The fourth season was won by Biwash Academy of Dance winning a cash prize of Rs. 50,00,000.

Format

Auditions 
Each participant that seeks to enter that year's competition must first submit an application to the programme, containing information about who is performing – whether a single person, a pair or trio of performers, or a small or large group – personal details regarding age, hometown, and background, what experience they have for their talent, and the nature of the act that will be performed. Eligibility for the contest is determined by what information is submitted for researchers to double-check – such information is required, per the programme's terms and conditions. Once an application is approved, the participant conducts a performance during an open audition close to where they reside (or can reach), whereupon if successful, they will be allocated a place in the second round, and at a venue that they can reach without issue.

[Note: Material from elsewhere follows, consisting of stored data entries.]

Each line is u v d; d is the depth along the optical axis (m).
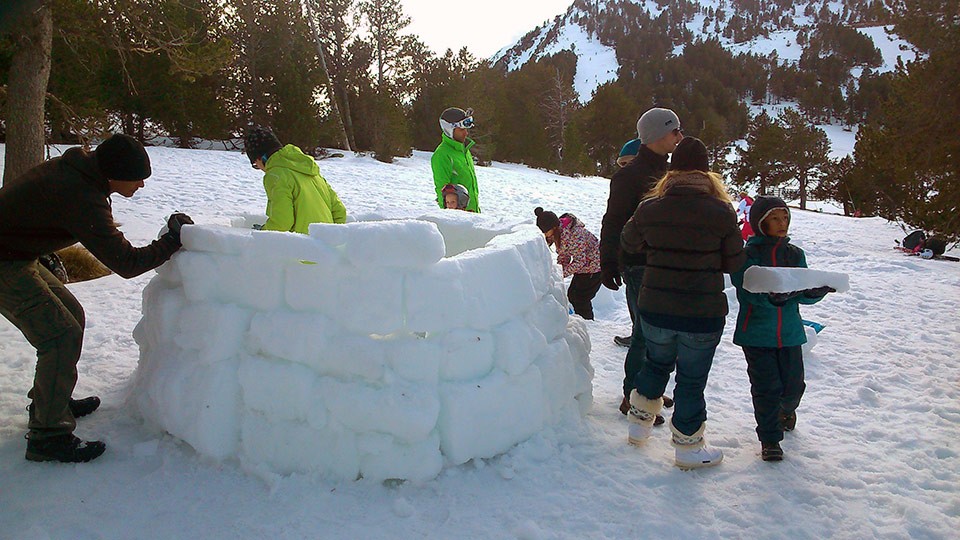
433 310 2.76
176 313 3.06
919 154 13.69
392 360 2.73
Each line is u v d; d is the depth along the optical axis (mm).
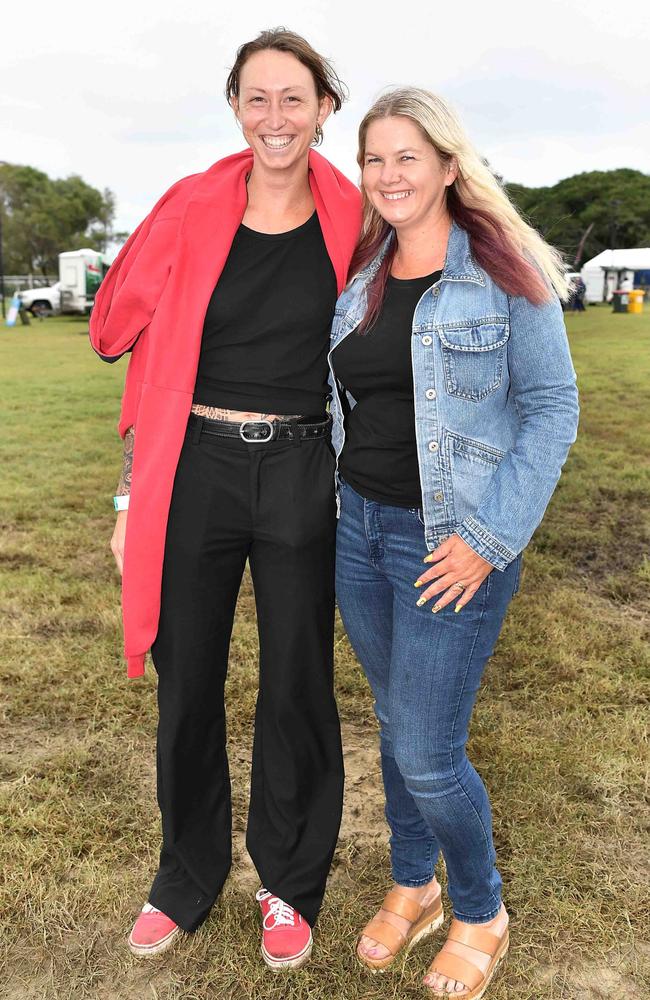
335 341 1817
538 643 3574
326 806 2113
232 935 2074
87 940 2051
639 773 2648
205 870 2123
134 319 1890
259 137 1779
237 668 3371
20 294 29016
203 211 1813
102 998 1892
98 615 3861
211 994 1902
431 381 1626
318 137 1904
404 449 1711
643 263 37594
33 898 2162
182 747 2031
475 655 1711
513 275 1558
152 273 1833
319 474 1895
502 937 1920
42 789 2607
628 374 12094
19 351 17203
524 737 2848
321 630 1990
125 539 1896
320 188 1848
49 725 3006
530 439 1584
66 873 2271
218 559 1922
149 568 1878
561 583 4285
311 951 2020
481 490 1651
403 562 1740
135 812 2520
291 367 1853
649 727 2910
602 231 60750
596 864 2258
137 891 2209
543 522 5219
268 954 1971
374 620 1875
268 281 1827
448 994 1842
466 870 1837
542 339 1573
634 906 2113
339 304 1823
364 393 1775
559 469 1586
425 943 2043
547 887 2176
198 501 1866
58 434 8312
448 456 1642
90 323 1994
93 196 69500
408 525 1725
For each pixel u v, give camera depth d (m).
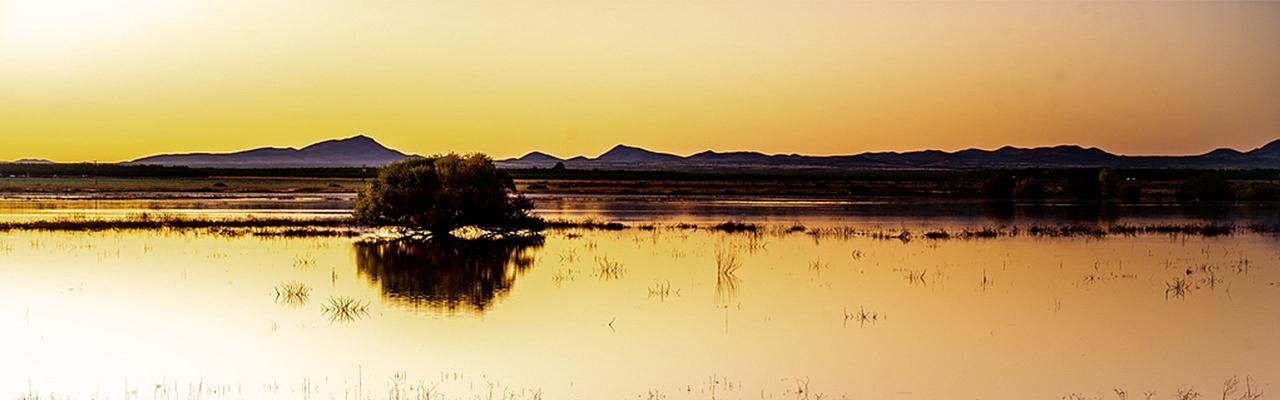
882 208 93.12
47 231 57.97
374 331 29.06
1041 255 48.78
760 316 31.66
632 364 25.69
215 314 31.39
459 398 22.73
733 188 147.38
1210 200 117.69
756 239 56.75
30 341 27.81
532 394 23.08
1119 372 25.25
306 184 160.25
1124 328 30.19
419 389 23.39
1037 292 36.69
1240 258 48.00
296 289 35.94
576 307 33.03
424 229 58.09
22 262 43.16
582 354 26.58
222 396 22.81
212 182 169.12
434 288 36.91
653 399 22.81
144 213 73.44
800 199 112.81
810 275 40.78
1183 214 86.00
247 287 36.69
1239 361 26.38
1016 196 128.25
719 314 31.95
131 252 47.31
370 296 34.91
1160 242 56.38
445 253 48.75
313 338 28.19
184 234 56.91
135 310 32.03
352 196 111.12
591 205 95.94
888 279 39.78
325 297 34.66
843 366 25.66
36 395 22.80
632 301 34.28
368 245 52.22
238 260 44.66
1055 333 29.45
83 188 133.38
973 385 24.11
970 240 57.00
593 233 60.75
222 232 58.16
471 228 62.38
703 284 38.16
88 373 24.64
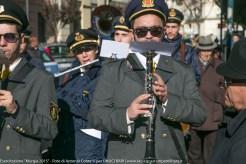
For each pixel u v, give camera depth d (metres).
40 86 3.86
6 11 3.78
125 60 3.91
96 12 7.47
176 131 3.79
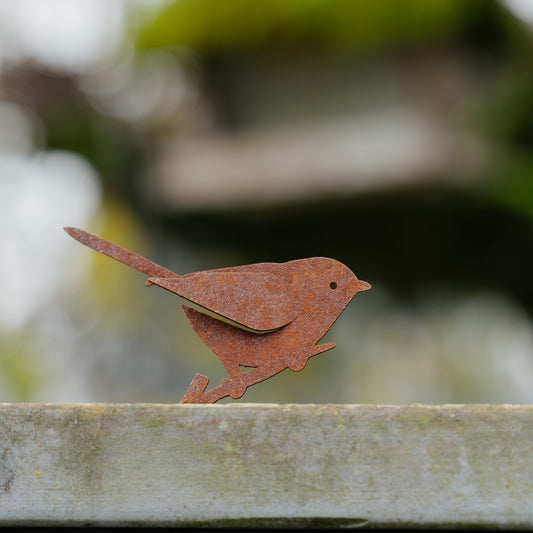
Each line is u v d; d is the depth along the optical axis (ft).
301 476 7.18
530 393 53.88
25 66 37.73
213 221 36.06
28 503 7.17
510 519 7.04
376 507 7.11
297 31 32.83
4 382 49.42
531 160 34.63
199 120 36.04
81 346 51.08
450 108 33.50
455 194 33.01
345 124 33.24
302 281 9.21
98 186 40.34
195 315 9.18
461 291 40.91
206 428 7.28
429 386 52.90
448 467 7.14
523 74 34.60
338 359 50.49
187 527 7.24
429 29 32.24
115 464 7.24
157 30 34.96
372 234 35.53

Once they arrive at the venue they are assigned to, the participant is then given a number, and remains within the venue's designated waiting area until called into the wings to prepare to perform. Once brought onto the main stage, they begin by engaging with the judges, asking a few small questions – subjects can include their name, background, and nature of their performance – whereupon they are given three minutes to conduct their performance; a backing track for their act is allowed if required.

A performance ends when either the time is up, or all the judges use their buzzers – each judge has one that they can use to signal their dislike of the performance if they believe it to be unconvincing, boring, or completely unacceptable for the contest, though a buzzer can be retracted if the judge felt they used it mistakenly, such as if the participant's performance did something unexpected that changed their opinion of them. Once a performance is over, each judge will give an overview of what they thought about the act, before casting a vote. If the contestant(s) receives a majority vote of "Yes", they then proceed onto the next stage in the contest, otherwise they are eliminated at that point from the competition.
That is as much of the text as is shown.